(Entries taken from a collection)
=-=-=-=-=

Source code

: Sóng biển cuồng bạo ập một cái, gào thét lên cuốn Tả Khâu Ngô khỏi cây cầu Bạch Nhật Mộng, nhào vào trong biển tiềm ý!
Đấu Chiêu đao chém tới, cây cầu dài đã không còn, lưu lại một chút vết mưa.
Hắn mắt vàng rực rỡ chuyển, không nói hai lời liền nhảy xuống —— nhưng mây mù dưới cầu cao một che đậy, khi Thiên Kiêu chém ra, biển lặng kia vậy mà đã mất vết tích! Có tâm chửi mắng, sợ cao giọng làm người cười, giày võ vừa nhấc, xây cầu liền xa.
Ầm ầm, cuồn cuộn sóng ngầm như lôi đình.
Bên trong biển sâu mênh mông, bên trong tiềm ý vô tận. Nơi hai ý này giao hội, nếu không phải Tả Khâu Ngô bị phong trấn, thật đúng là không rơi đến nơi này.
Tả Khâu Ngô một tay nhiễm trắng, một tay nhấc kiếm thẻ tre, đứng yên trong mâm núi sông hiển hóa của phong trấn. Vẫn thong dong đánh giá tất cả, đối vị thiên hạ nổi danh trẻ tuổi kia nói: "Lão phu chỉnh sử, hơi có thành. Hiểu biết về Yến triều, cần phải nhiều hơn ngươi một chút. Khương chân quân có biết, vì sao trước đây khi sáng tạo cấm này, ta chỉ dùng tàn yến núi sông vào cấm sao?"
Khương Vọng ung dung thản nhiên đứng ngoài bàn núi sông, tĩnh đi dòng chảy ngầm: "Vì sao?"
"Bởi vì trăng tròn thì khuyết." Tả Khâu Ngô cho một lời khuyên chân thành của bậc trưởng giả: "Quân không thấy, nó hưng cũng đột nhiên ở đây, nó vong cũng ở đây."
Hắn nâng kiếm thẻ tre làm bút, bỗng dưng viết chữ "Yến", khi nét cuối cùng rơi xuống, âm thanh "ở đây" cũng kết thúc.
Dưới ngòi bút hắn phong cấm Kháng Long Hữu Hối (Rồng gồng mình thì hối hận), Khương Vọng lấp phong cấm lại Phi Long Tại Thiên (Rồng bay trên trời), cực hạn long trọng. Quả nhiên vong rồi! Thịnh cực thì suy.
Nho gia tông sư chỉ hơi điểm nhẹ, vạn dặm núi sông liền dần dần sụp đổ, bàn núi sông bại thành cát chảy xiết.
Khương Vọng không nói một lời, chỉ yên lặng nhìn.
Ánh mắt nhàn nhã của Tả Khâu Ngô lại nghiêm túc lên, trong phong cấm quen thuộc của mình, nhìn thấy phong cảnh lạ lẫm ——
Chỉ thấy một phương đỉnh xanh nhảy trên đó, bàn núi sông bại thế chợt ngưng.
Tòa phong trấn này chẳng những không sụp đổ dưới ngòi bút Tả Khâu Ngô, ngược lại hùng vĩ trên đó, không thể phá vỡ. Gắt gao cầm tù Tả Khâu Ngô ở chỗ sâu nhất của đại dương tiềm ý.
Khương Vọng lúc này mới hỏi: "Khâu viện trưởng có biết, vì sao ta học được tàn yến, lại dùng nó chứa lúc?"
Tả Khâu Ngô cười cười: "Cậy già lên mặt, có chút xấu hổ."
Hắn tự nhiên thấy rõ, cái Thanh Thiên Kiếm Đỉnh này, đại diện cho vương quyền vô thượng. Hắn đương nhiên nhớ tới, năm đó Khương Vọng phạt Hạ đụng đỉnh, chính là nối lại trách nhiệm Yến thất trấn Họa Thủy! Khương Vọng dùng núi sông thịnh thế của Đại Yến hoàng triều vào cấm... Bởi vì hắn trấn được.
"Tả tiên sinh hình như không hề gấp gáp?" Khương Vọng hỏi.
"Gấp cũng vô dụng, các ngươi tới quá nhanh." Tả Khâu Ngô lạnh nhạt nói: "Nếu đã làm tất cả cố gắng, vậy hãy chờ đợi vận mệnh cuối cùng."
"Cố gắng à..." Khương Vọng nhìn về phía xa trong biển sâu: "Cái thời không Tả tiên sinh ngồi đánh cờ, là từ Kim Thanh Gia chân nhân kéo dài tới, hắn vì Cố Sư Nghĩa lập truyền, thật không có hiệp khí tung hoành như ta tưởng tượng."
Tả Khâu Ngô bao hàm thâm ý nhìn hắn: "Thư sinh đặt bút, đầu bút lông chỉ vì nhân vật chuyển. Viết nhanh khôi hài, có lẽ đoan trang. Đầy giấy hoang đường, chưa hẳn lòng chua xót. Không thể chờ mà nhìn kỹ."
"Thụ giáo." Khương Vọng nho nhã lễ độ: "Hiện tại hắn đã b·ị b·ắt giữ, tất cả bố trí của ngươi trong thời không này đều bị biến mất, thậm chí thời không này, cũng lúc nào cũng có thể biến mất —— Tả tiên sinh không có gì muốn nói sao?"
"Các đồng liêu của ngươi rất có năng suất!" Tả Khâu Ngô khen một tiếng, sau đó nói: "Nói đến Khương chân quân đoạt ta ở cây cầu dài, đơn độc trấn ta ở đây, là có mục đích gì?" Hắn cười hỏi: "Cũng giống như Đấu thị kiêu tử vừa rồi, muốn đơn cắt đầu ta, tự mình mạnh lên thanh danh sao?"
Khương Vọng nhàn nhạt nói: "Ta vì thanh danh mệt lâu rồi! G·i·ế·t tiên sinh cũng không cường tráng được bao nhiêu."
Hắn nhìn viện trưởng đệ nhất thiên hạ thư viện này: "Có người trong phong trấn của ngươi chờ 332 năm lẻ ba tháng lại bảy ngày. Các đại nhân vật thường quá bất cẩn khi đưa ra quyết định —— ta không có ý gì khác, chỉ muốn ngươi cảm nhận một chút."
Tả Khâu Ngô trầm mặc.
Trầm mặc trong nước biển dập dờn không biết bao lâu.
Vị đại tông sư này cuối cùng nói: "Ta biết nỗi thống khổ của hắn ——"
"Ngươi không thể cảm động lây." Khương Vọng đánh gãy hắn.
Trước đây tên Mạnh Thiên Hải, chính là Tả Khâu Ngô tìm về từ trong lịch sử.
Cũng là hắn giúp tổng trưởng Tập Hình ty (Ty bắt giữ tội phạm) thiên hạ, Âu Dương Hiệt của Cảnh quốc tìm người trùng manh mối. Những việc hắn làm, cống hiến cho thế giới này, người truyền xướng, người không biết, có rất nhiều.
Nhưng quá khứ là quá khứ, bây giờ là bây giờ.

=-=-=-=-=

# About this exercise:
Restate the data verbatim through the "Ầm ầm, cuồn cuộn sóng ngầm như lôi đình." line.

# Output below:
Source code

: Sóng biển cuồng bạo ập một cái, gào thét lên cuốn Tả Khâu Ngô khỏi cây cầu Bạch Nhật Mộng, nhào vào trong biển tiềm ý!
Đấu Chiêu đao chém tới, cây cầu dài đã không còn, lưu lại một chút vết mưa.
Hắn mắt vàng rực rỡ chuyển, không nói hai lời liền nhảy xuống —— nhưng mây mù dưới cầu cao một che đậy, khi Thiên Kiêu chém ra, biển lặng kia vậy mà đã mất vết tích! Có tâm chửi mắng, sợ cao giọng làm người cười, giày võ vừa nhấc, xây cầu liền xa.
Ầm ầm, cuồn cuộn sóng ngầm như lôi đình.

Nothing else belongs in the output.